The package includes the compiler's source code in Haskell ( CaseCompiler/compiler.hs ), jasmin( jvm assembler ) and my_makefile.sh . The last bash script compiles Haskell's compiler, runs it, generates jasmin source files, compiles them into Java classes and runs them into JVM. To run the script, please invoke "./my_makefile.sh".
The Case program consists of expressions, which include constants, case expressions, for-loops and type declarations. The compiler supports following features:
-
simple expressions
4 * 6 "something" == "something" 10 > 5
-
structured expressions
a = 10; b = 4; c = (a div 2) * (b + 3)
-
simple data structures
type Time = Hour int | Min int; t = Min 2
-
nested data structures
type Age = Age int; type Address = Addr int int; type Person = Person Age Address; kevin = Person {Age 21} { Addr 1 2}
-
basic case discrimination based on values
case 1 of 0 -> 1 | 1 -> 0<br>
-
advanced case discrimination based on pattern matching
case kevin of Person agek addr -> case vicki of Person agev addr -> agek + agev
The compiler is based on the following design decisions:
1) data structure representation:
All data structures are kept as the instances of the same algebraic data type class. This JVM class looks as follows in Java code:
class Adt{
String tag; //used for data construct "Person" in the above examples
Int value;
Adt arr[];
}
By using this structure, nested data structures are effectively represented as trees.

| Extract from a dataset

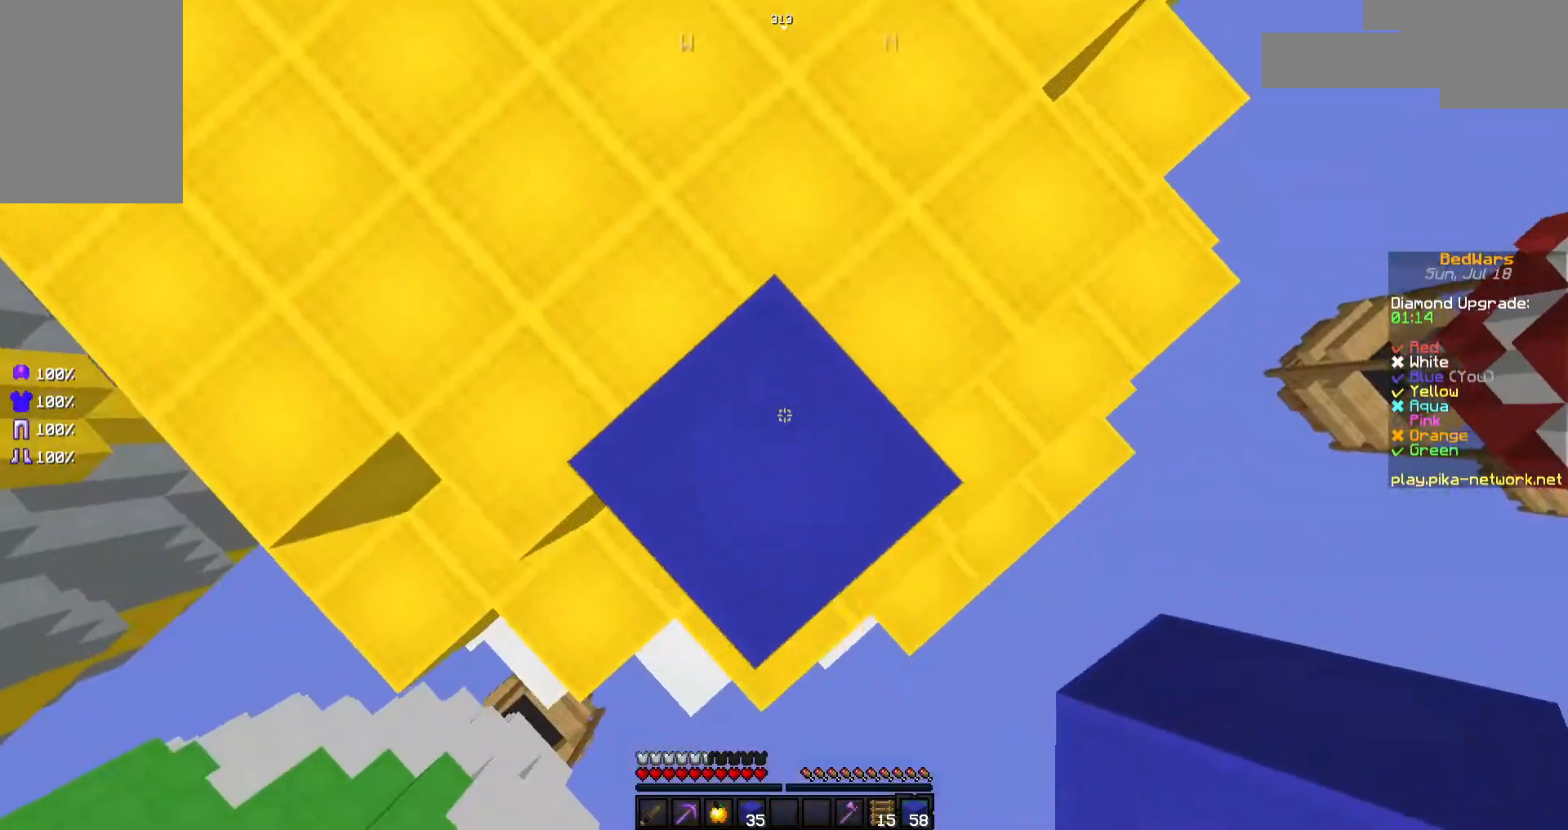
{"keys": ["d"], "mouse": [], "events": [[17, "s", "down"], [117, "d", "up"], [367, "d", "down"], [417, "s", "up"]]}
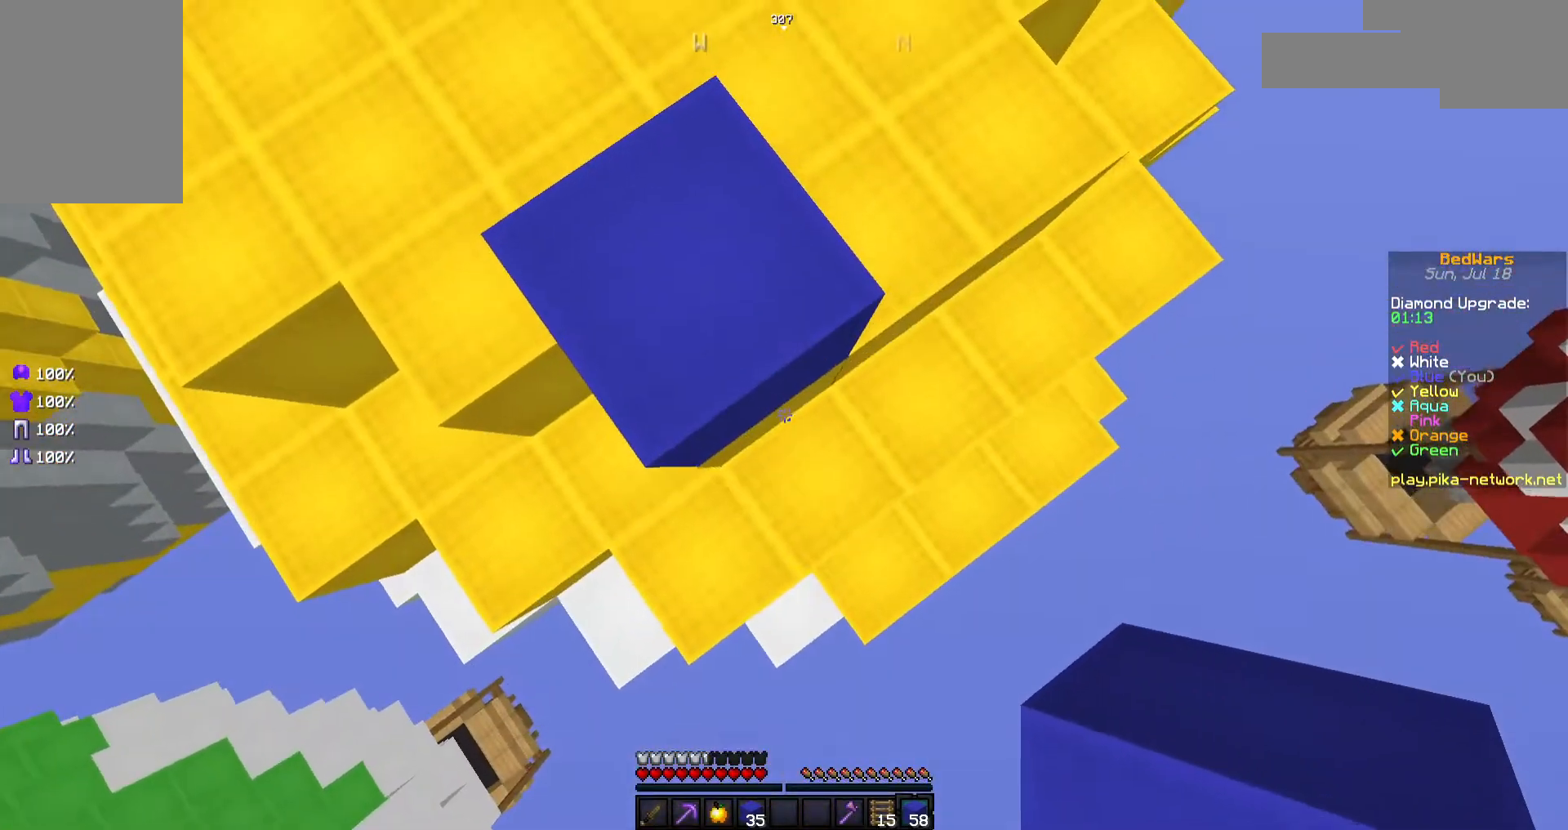
{"keys": ["d", "s"], "mouse": ["right"], "events": [[17, "d", "up"], [17, "s", "down"], [267, "d", "down"], [317, "mouse_right", "down"]]}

For example, Min 2 could be created by following java code:
Adt adt1 = new Adt();
adt1.tagname = "Min"
adt1.arr = Adt[1]
adt1.arr[0] = new Adt();
adt1.arr[0].tagname = "int";
adt1.value = 2;
An alternative approach would be to create separate class for each data structures. However, that seems to be overcomplicated and requires much more time to implement. Our ADT class may be expanded to accommodate other primitives by defining value field as Object and simply boxing primitives.
2) tracing types of operands on the stack
This information is needed as the program is supposed to print the top element of the stack at the very end. The information is kept in compiler's environment. It is updated if specific instructions are added to bytecode (e.g. "sipush" changes compiler's state to "int"). This approach imposes limitations as compiler's knowledge is not enough for multi-branches programs. The information should be either stored and updated form final program's code or all values should be boxed. The first one could be implemented using class' static field and after specific instructions, there would be instructions updating this field ( e.g. "sipush 10 " followed by "iconst_0\n putstatic Program/flag I"). If there were all values boxed, the program could call "print" function for JVM's object. There were effort to detect what the type of top element is by trying to catch exceptions. However, those exceptions can't be caught by standard JVM's instructions.